Chochmah, Wisdom, is the pre-verbal point at which Ein Sof first makes its appearance in our consciousness. I’ve made the analogy here to the electrical grid––an expression of the electro-magnetic field which is in the human realm, but still relatively inaccessible to you and me.
Binah, Understanding, is where inspiration becomes conception becomes language. In my scheme, this is the transformer, converting the grid’s pulsing potentiality into energy we can use.
Da’at, Knowledge, is here likened to the connection between plug and outlet; the channel through which the upper energies enter our system, the lower seven sefirot, aka our synthesizer.
Chesed, expansive source of love, is my oscillator. An oscillator just produces unmediated sound––electro-magnetic waves in the audible spectrum. The only variables at this point are frequency and wave shape.
Gevurah is where we introduce discipline to our sound. I’ve imagined that here as the division of the oscillator’s undifferentiated stream into distinct packages (i.e. notes) which change over time. This can be done in various ways, most typically with a keyboard or sequencer (a generator of repeating patterns), both of which I used in this project.
Tiferet is where Chesed and Gevurah, sound and structure, come into balance. I’ve imagined this as modulation––extending Gevurah’s change over time to include LFOs (low frequency oscillators whose waves are subaudible but can be used to influence and change other elements), VCAs (voltage controlled amplifiers which control the amplitude of voltages within the system, and which can in turn be controlled by external elements such as LFOs), and EGs (envelope generators, which determine the shape of the notes or voltages produced by the elements above.
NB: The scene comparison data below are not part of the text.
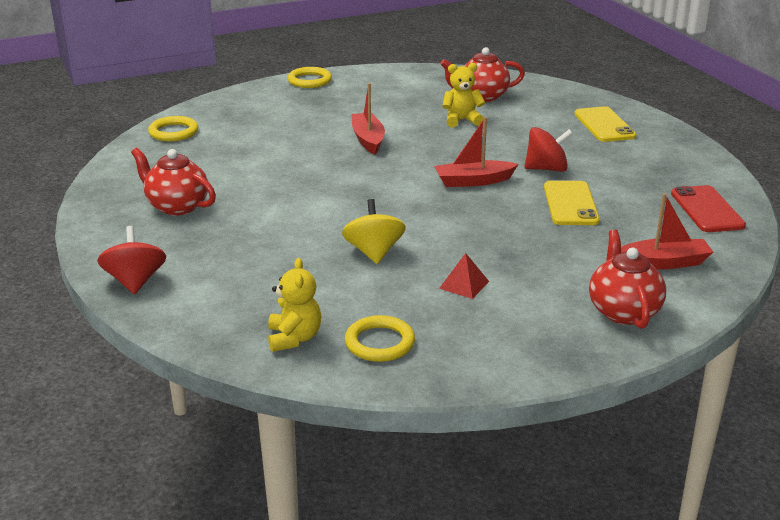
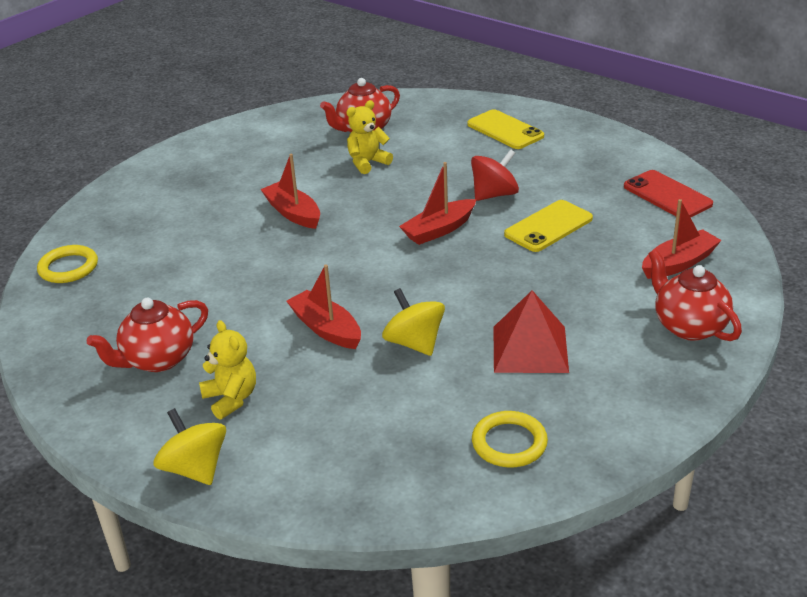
camera: 25 degrees left, 5 degrees up
(135, 281) = (195, 468): red spinning top -> yellow spinning top
(177, 206) = (158, 360): red teapot -> red teapot turned 45 degrees counterclockwise
(294, 338) = (423, 471): yellow teddy bear -> yellow teddy bear (231, 399)
(309, 81) = (167, 159): yellow ring -> none
(316, 222) = (326, 328): none -> red boat
(464, 284) = (530, 349): red pyramid -> red pyramid, size x1.85
(570, 204) = (548, 227): yellow phone -> yellow phone turned 75 degrees clockwise

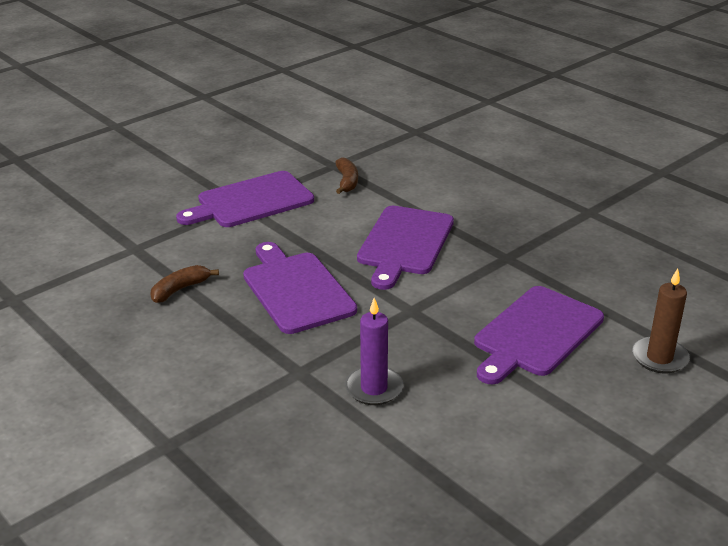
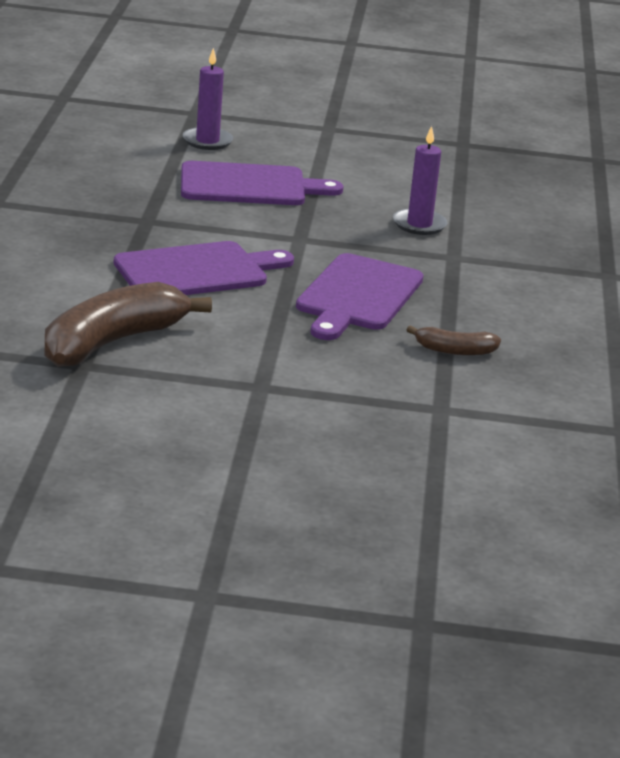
camera: 135 degrees left, 5 degrees down
(251, 201) = (246, 383): purple cutting board -> none
(347, 182) = (113, 342): brown banana -> brown banana, size x2.07
(659, 358) = (207, 141): brown candle -> purple candle

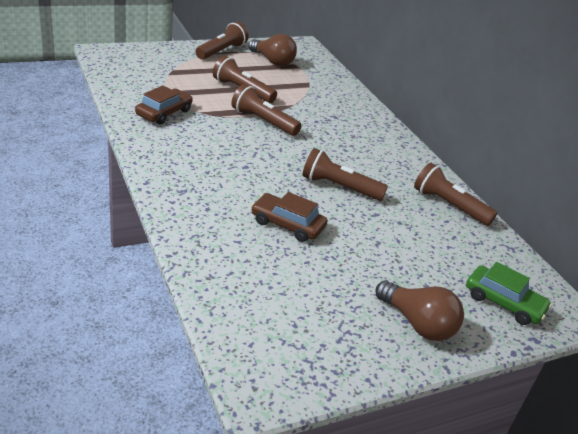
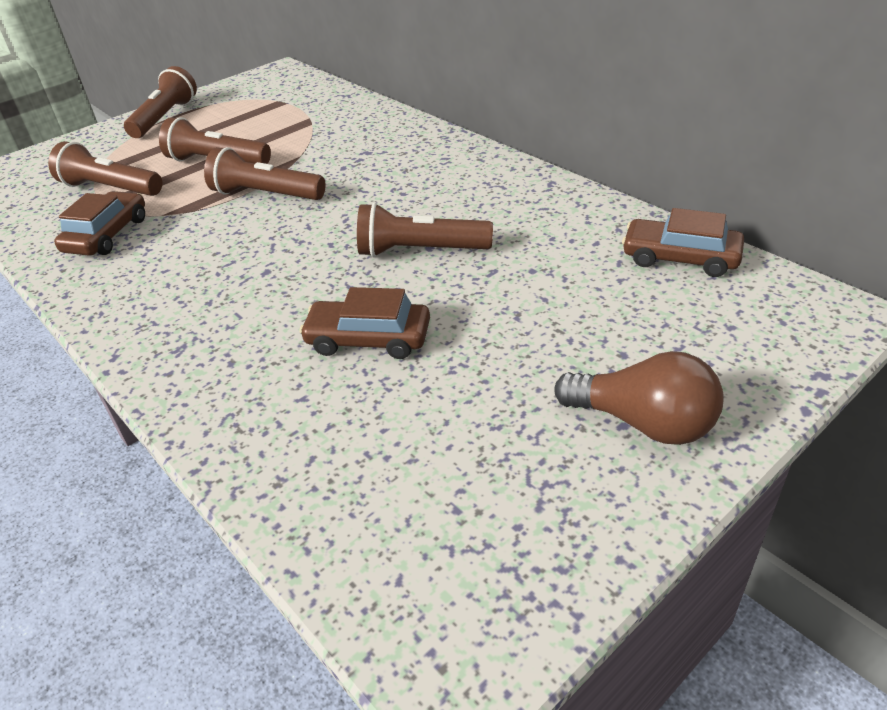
camera: 10 degrees left, 5 degrees up
(272, 61) = (245, 107): brown light bulb -> none
(449, 205) = (587, 219): brown flashlight -> brown flashlight (110, 188)
(492, 248) = (680, 258): none -> brown car
(503, 302) = (744, 335): green car -> none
These, too, can be modulated to change over time).
Netzach and Hod. All sefirot can also be mapped onto the body, and Netzach and Hod are generally thought of as the legs. They can also be thought of as the kidneys, and it’s this interpretation that I use here. Netzach and Hod, then, are my filter. A filter generally has two parameters––cutoff and resonance. Cutoff determines the range of frequency that the filter lets through, while resonance augments the frequencies at the edge of the cutoff’s boundaries. Netzach, being on the side of expansion, therefore becomes resonance, while Hod, on the side of contraction, becomes cutoff (a kind of “humility” of sound).
Yesod is where it all comes together, and so it becomes my mixer. It doesn’t make sound of its own, but it channels and shapes all the sounds before it.
Malkhut, finally, is where the sound from above enters our ears.
Which brings us back to the Omer. So how does all this work within the Omer’s matrix of forty-nine days? Well, something like this:
For each of the first five days of each of the first five weeks, I produced a new composition focusing on the combined elements of the day. So, on the first day of the project, Chesed of Chesed, I focused solely on the oscillator. For day two, I looked at the influence of sequencers on oscillators. And so on through the weeks of Chesed, Gevurah, Tiferet, Netzach, and Hod. The sixth day of each week, Yesod, was devoted to mixing the results of the previous five days into a single, longer, “suite.” Finally, on the seventh day of each week, the day of Malkhut, I responded to this mix with additional, non-synthesized, “worldly,” instruments (a guitar, an autoharp, a shruti box, and a kalimba), attempting to enact our reception of energy through the network of the sefirot, as well as our obligation to send that energy back to its source.
Finally, for the last two weeks of the Omer, Yesod and Malkhut, I no longer focused on sound production but on final mixing (during Yesod), and on releasing these mixes to the “world” (i.e. you) via various platforms, as I’m doing now during the week of Malkhut. The resulting “pieces” are not meant to be dogmatic (although they were more so at the beginning). Instead I have tried to prioritize musicality over rigorous adherence to the conceptual structure of the project. But in the end I hope that something of the spirit of the sefirot will come through. If not, I hope these attempts to synthesize the sefirot will at least provide a good listen! Headphones are recommended.